§ Source document
It's essential, though, that we not put the cart before the horse. Compensation is part of the satisfaction package. Other significant issues enhancing or reducing satisfaction include involvement in decisions, communications, and feeling respected and valued.
Can the focus on compensation hurt satisfaction? I know doctors who make a lot of money and aren't happy. Groups with an intense focus on making money sometimes lose focus on other things that could contribute to physicians feeling valued. I work with a lot of groups around the country, and I have very little sense that most physicians believe or are told that they're valued resources apart from what they contribute to the bottom line. Part of the problem is with physician and practice managers who put such a heavy emphasis on production. To focus only on money as a source of satisfaction is a losing game.
How do you see this playing out over the next 10 years? Most groups I know are struggling to achieve their good business performance. Most doctors either are working harder for less money, or their workload is rising much faster than their pay. Despite the recent reprieve for this year on Medicare reimbursement, I foresee heavy pressure on groups' and doctors' incomes continuing for many years to come. Groups--to survive--will need to develop a sense of doctors and staff being valued apart from the money they bring in, and to learn other forms of appreciation in addition to compensation.

§ Activity
Transcribe the passage on physician compensation and satisfaction word for word, in full. These rows were taken from a separate source.

Data items

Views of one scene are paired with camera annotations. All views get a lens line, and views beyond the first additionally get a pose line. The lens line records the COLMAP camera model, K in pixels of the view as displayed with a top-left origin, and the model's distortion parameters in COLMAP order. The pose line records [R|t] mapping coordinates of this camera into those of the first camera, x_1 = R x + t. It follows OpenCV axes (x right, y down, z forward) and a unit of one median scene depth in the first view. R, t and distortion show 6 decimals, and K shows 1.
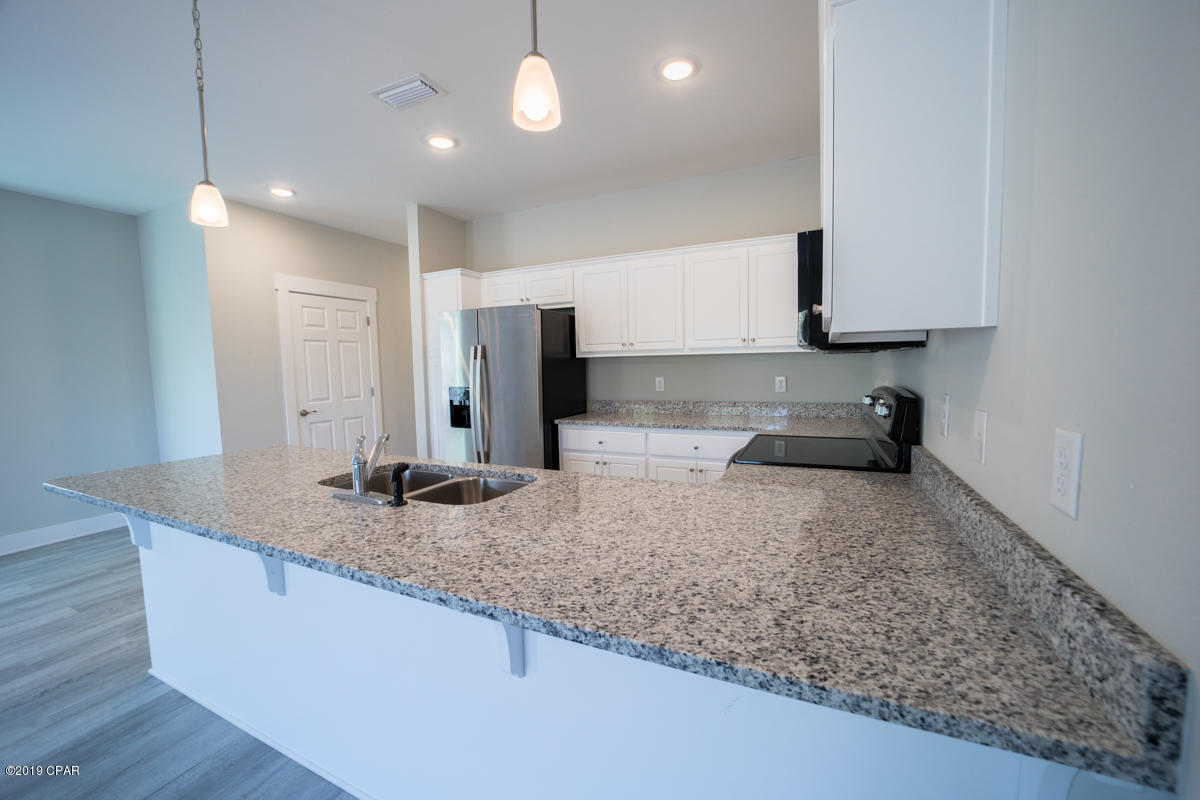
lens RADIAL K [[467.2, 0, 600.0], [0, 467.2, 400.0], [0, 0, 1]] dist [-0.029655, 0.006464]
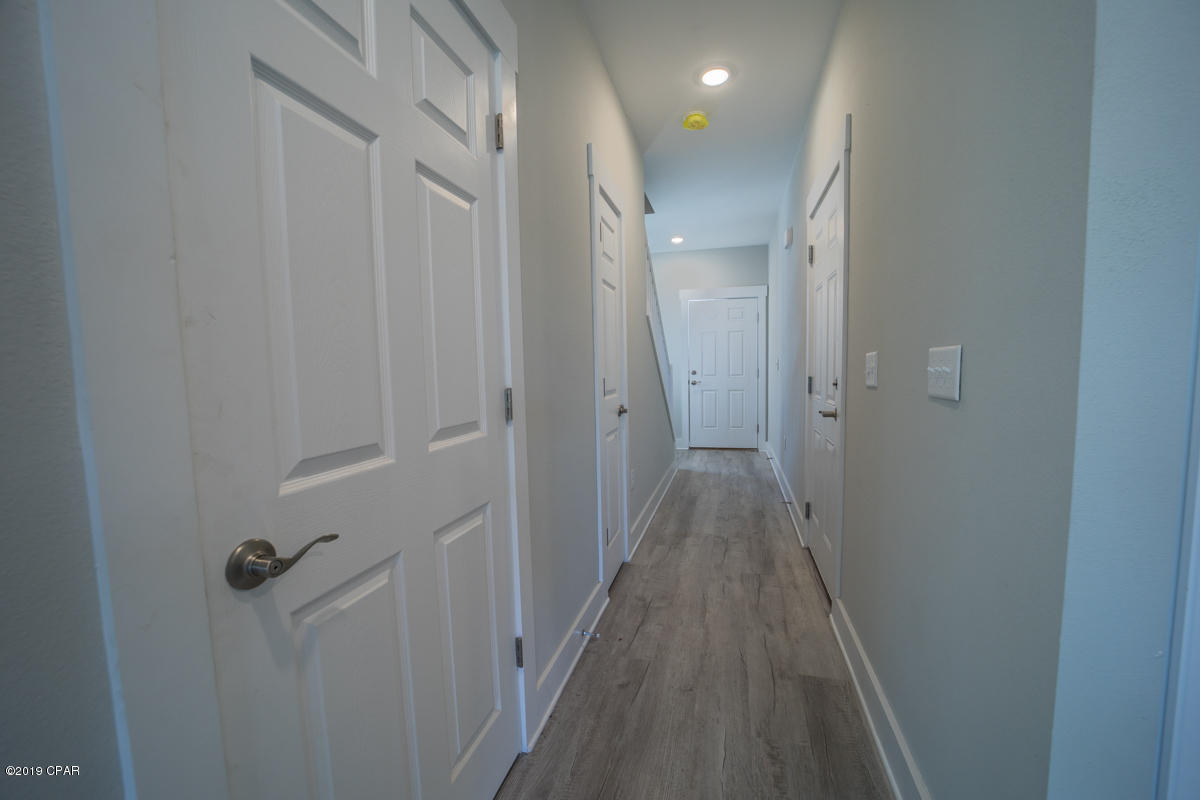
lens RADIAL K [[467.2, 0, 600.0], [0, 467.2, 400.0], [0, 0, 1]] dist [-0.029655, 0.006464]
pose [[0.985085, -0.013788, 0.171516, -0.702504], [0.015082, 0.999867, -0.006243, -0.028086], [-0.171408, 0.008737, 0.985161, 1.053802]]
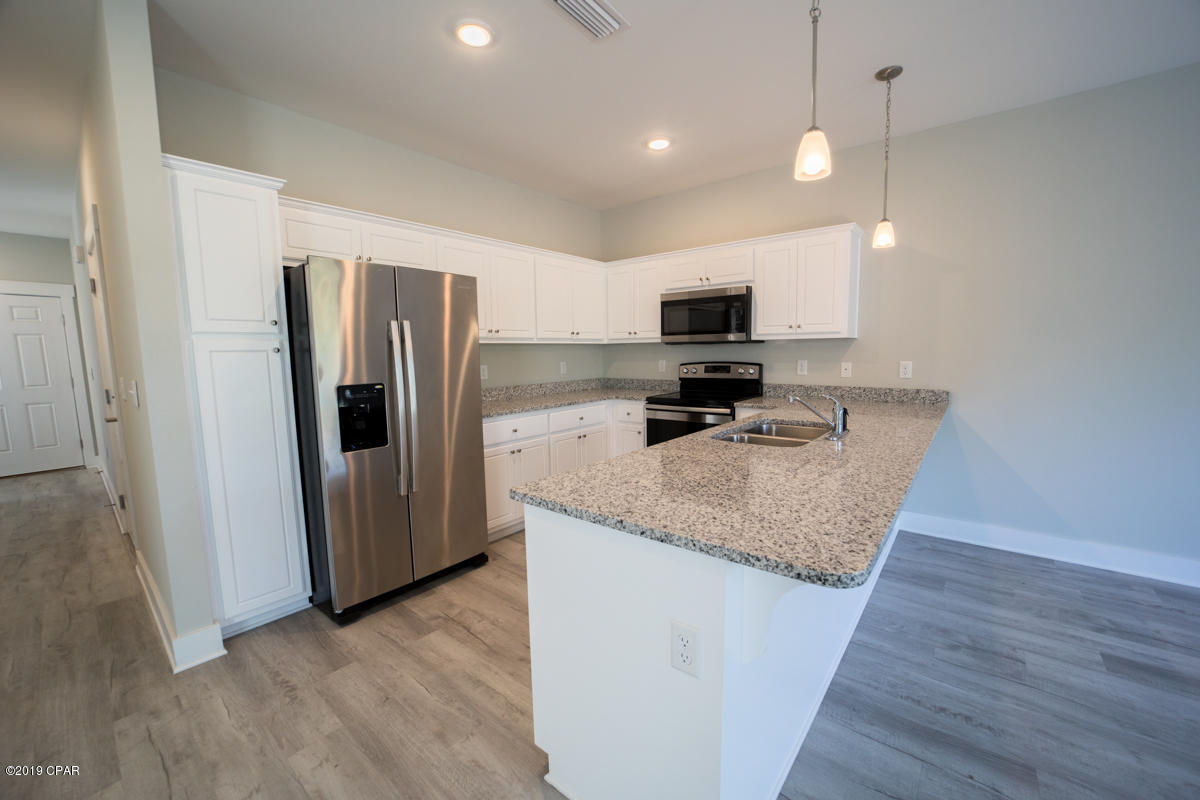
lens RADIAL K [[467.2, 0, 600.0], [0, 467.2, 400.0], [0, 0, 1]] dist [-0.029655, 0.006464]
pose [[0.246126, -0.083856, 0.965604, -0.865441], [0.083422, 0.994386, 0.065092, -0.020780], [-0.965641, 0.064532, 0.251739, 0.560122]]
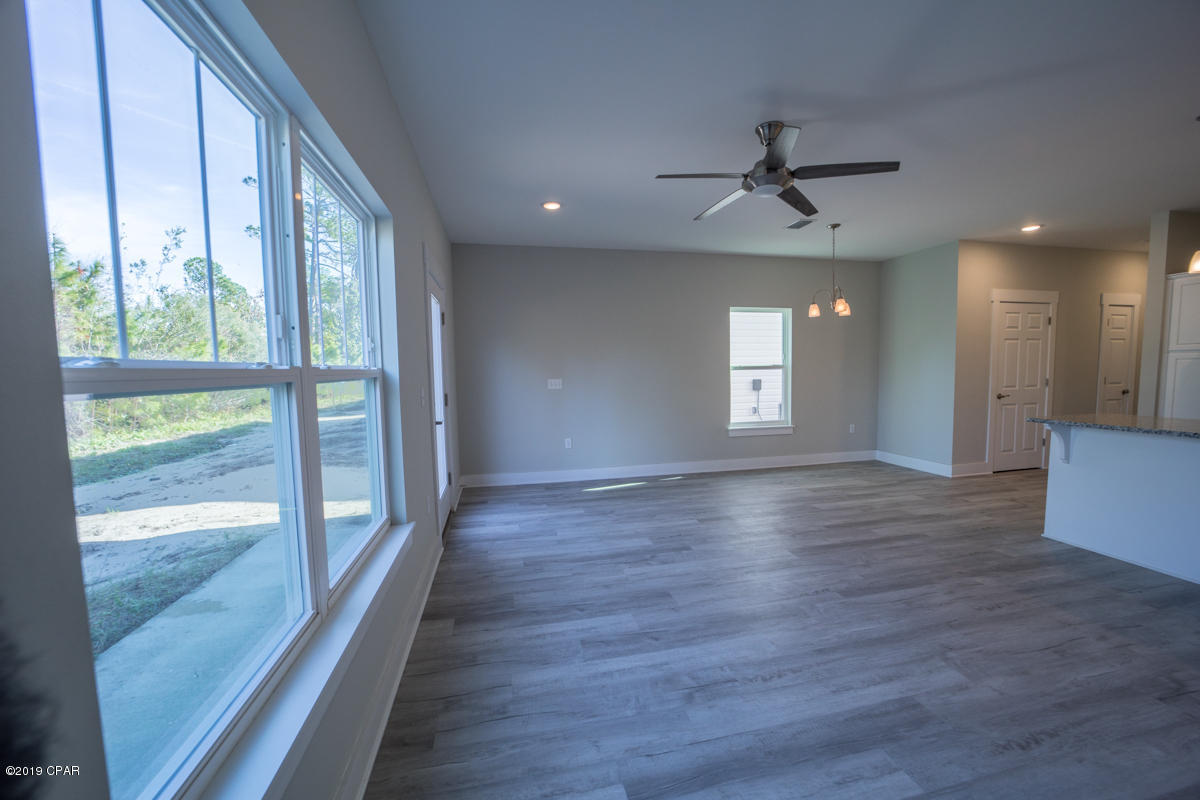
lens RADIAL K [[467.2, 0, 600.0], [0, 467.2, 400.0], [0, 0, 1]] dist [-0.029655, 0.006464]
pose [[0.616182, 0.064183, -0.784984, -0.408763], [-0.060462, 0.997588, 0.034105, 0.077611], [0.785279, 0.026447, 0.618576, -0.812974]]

---

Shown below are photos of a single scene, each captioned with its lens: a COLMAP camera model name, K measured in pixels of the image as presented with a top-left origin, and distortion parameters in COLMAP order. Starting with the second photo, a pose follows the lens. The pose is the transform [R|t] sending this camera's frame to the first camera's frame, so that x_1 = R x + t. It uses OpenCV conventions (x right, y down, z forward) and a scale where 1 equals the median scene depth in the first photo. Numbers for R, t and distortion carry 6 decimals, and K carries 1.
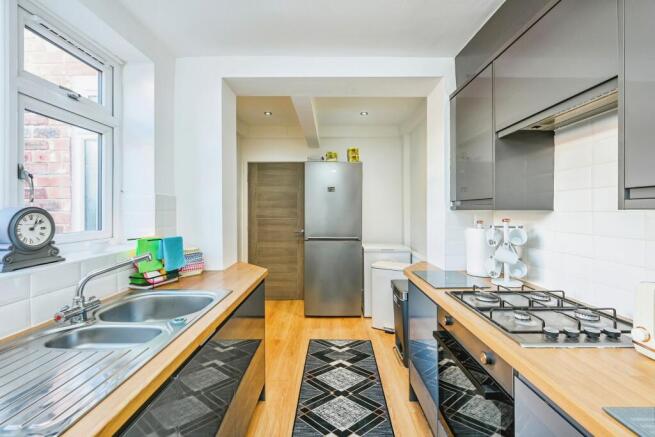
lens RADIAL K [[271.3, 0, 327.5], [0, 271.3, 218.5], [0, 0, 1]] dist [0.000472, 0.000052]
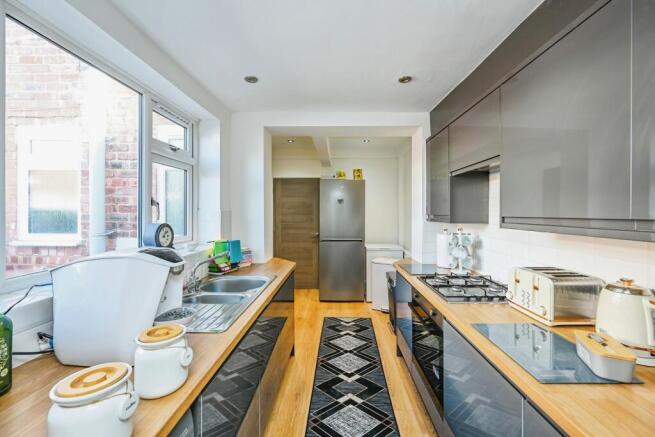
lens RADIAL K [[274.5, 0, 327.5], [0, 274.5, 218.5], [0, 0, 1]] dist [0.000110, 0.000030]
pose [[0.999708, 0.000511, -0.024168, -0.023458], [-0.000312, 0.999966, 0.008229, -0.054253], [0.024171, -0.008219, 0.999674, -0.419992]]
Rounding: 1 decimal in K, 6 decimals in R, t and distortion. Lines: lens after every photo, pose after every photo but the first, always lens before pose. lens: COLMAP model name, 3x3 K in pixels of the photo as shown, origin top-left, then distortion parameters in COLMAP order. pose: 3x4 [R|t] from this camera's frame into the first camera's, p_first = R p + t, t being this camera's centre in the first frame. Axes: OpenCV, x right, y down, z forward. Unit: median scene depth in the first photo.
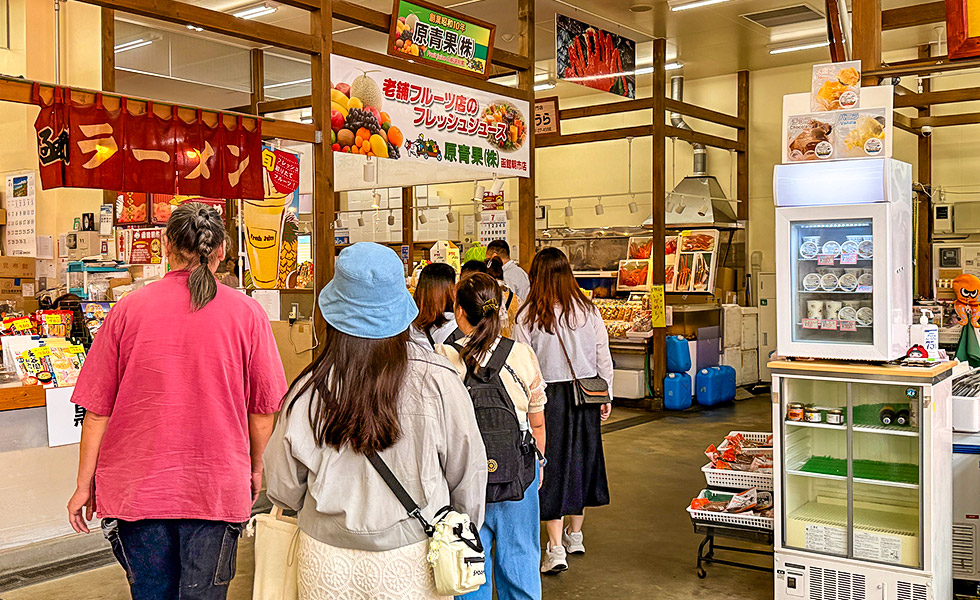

§ Task solution
It's essential, though, that we not put the cart before the horse. Compensation is part of the satisfaction package. Other significant issues enhancing or reducing satisfaction include involvement in decisions, communications, and feeling respected and valued.
Can the focus on compensation hurt satisfaction? I know doctors who make a lot of money and aren't happy. Groups with an intense focus on making money sometimes lose focus on other things that could contribute to physicians feeling valued. I work with a lot of groups around the country, and I have very little sense that most physicians believe or are told that they're valued resources apart from what they contribute to the bottom line. Part of the problem is with physician and practice managers who put such a heavy emphasis on production. To focus only on money as a source of satisfaction is a losing game.
How do you see this playing out over the next 10 years? Most groups I know are struggling to achieve their good business performance. Most doctors either are working harder for less money, or their workload is rising much faster than their pay. Despite the recent reprieve for this year on Medicare reimbursement, I foresee heavy pressure on groups' and doctors' incomes continuing for many years to come. Groups--to survive--will need to develop a sense of doctors and staff being valued apart from the money they bring in, and to learn other forms of appreciation in addition to compensation.